Dataset items:
_____

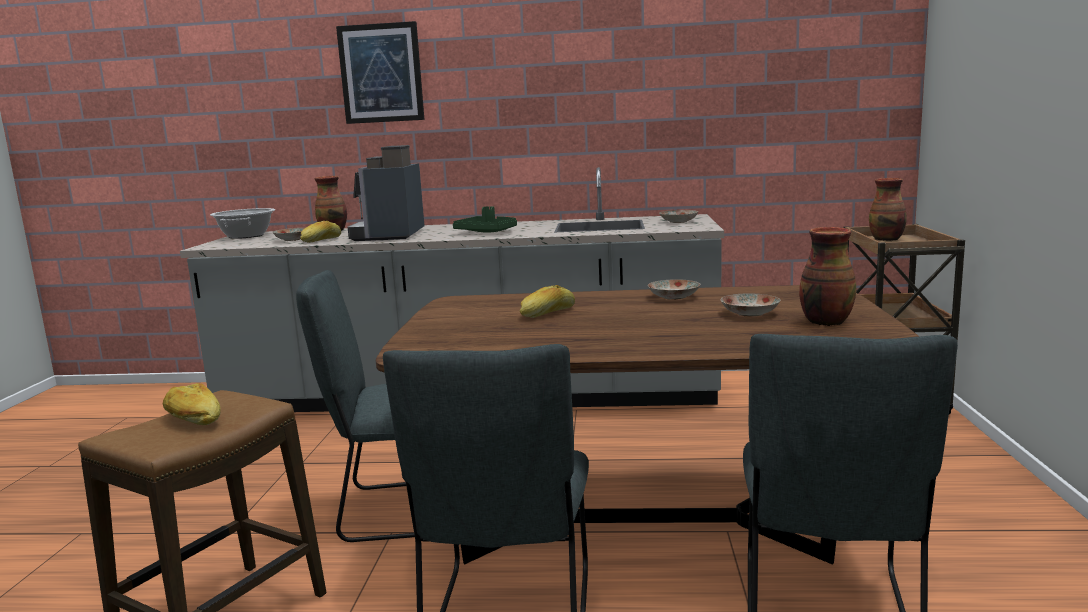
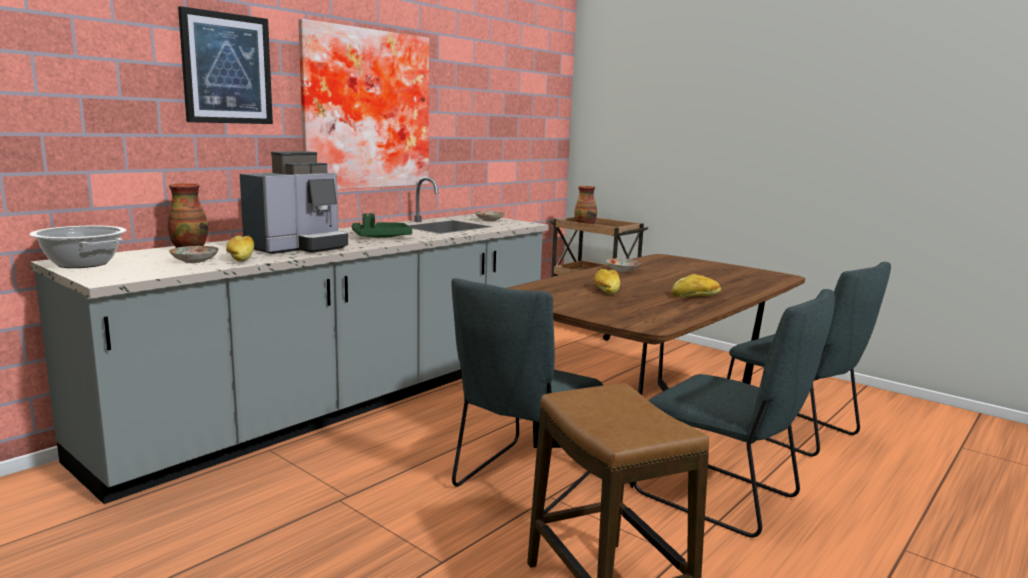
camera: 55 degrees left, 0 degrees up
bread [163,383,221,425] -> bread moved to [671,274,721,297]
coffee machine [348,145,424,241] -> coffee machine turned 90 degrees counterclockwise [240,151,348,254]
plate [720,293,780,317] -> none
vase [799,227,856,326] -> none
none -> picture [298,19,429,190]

_____

• _Task_: How many lines of the records contain the string "none"? Respond with the number alone.

• _Written solution_: 3